Input records:
========
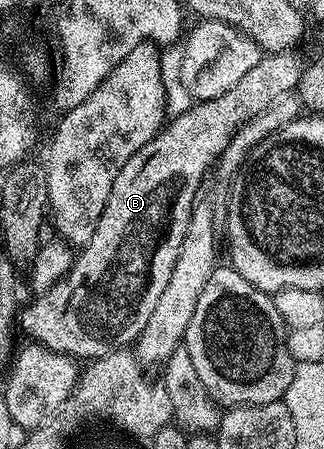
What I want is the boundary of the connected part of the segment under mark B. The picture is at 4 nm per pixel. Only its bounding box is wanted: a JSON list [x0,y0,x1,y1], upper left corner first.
[18,50,306,362]

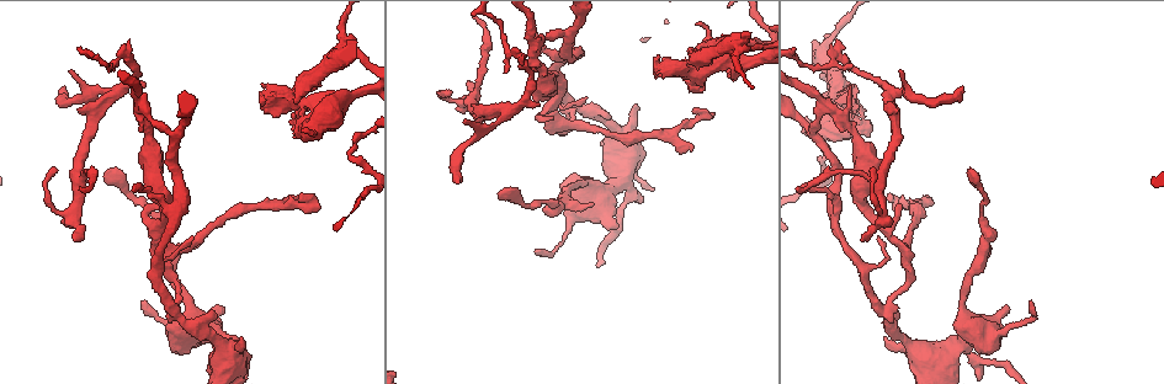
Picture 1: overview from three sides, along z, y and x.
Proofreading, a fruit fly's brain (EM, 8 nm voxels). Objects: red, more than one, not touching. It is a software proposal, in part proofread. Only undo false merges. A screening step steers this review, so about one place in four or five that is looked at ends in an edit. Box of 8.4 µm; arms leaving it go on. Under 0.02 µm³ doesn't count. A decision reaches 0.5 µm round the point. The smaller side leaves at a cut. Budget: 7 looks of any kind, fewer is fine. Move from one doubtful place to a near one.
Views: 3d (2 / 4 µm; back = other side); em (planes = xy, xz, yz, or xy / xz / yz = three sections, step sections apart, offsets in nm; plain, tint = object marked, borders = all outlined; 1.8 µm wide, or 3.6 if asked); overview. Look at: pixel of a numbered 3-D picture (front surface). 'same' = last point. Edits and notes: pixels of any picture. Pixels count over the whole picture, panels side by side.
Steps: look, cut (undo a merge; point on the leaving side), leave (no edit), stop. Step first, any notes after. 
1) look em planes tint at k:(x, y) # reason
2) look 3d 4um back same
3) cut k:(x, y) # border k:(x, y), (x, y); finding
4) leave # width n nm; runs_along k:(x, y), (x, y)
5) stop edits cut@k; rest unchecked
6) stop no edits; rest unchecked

look em planes tint at 1:(471, 101) # branch point

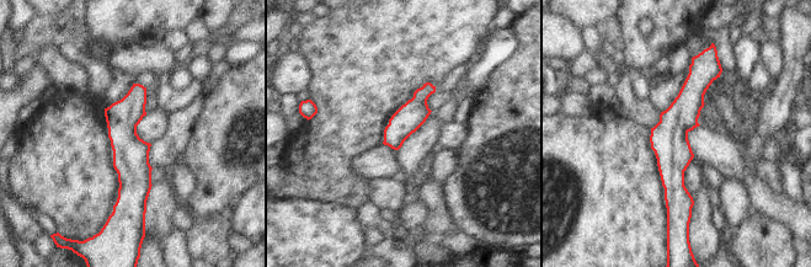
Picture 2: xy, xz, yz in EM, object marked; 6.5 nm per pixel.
leave # runs_along 2:(698, 62), (673, 127), (673, 207); all the same neuron

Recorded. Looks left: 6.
look 3d 4um at 1:(175, 311) # abrupt turn

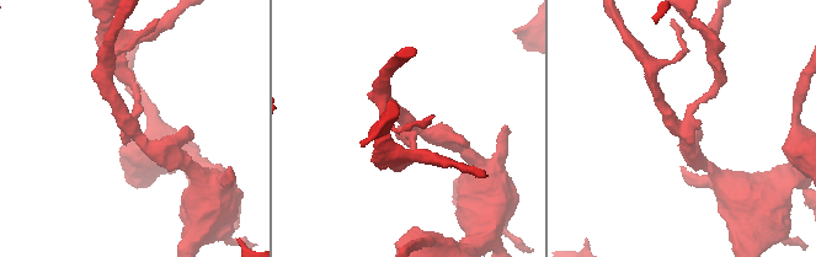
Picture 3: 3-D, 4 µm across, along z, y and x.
look em xz step 16 tint at 3:(404, 123) # arms 3; now the EM

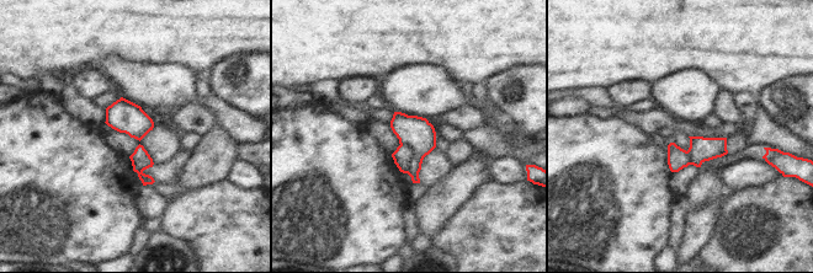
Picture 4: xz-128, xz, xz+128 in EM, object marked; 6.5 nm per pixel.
look em yz step 4 tint same

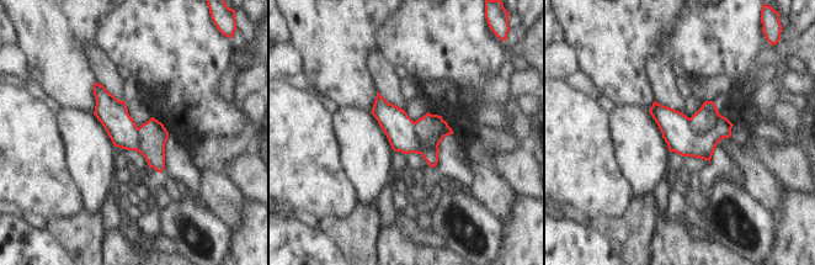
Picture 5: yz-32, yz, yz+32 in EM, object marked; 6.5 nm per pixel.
cut 5:(429, 126) # border 5:(443, 121), (442, 130), (420, 153); a second neuron is stuck on

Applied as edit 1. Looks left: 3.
look em 3.6um xz step 8 tint at 1:(949, 348) # thin neck

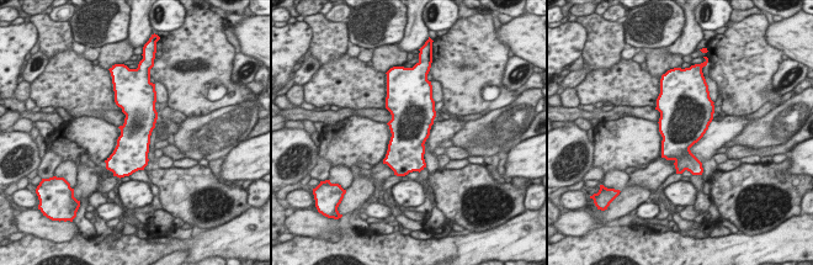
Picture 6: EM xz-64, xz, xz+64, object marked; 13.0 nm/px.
look em 3.6um planes tint same # another direction

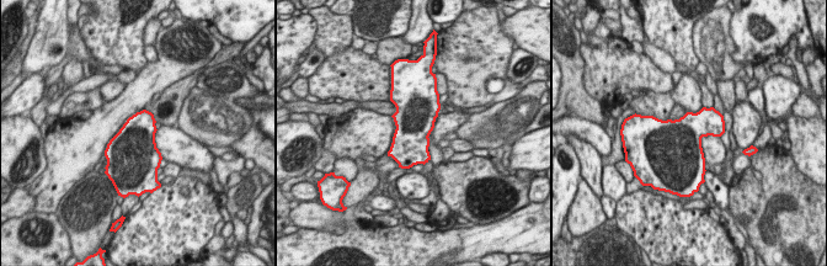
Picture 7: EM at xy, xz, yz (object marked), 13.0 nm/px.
leave # width 500 nm; one neuron here

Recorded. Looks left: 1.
========
Work required: Retype only the lines that run from the first line of the entries above to the line containing "2) look 3d 4um back same", both included. Do not carry over any pictures.

Exercise answer:
What I want is the boundary of the connected part of the segment under mark B. The picture is at 4 nm per pixel. Only its bounding box is wanted: a JSON list [x0,y0,x1,y1], upper left corner first.
[18,50,306,362]

Picture 1: overview from three sides, along z, y and x.
Proofreading, a fruit fly's brain (EM, 8 nm voxels). Objects: red, more than one, not touching. It is a software proposal, in part proofread. Only undo false merges. A screening step steers this review, so about one place in four or five that is looked at ends in an edit. Box of 8.4 µm; arms leaving it go on. Under 0.02 µm³ doesn't count. A decision reaches 0.5 µm round the point. The smaller side leaves at a cut. Budget: 7 looks of any kind, fewer is fine. Move from one doubtful place to a near one.
Views: 3d (2 / 4 µm; back = other side); em (planes = xy, xz, yz, or xy / xz / yz = three sections, step sections apart, offsets in nm; plain, tint = object marked, borders = all outlined; 1.8 µm wide, or 3.6 if asked); overview. Look at: pixel of a numbered 3-D picture (front surface). 'same' = last point. Edits and notes: pixels of any picture. Pixels count over the whole picture, panels side by side.
Steps: look, cut (undo a merge; point on the leaving side), leave (no edit), stop. Step first, any notes after. 
1) look em planes tint at k:(x, y) # reason
2) look 3d 4um back same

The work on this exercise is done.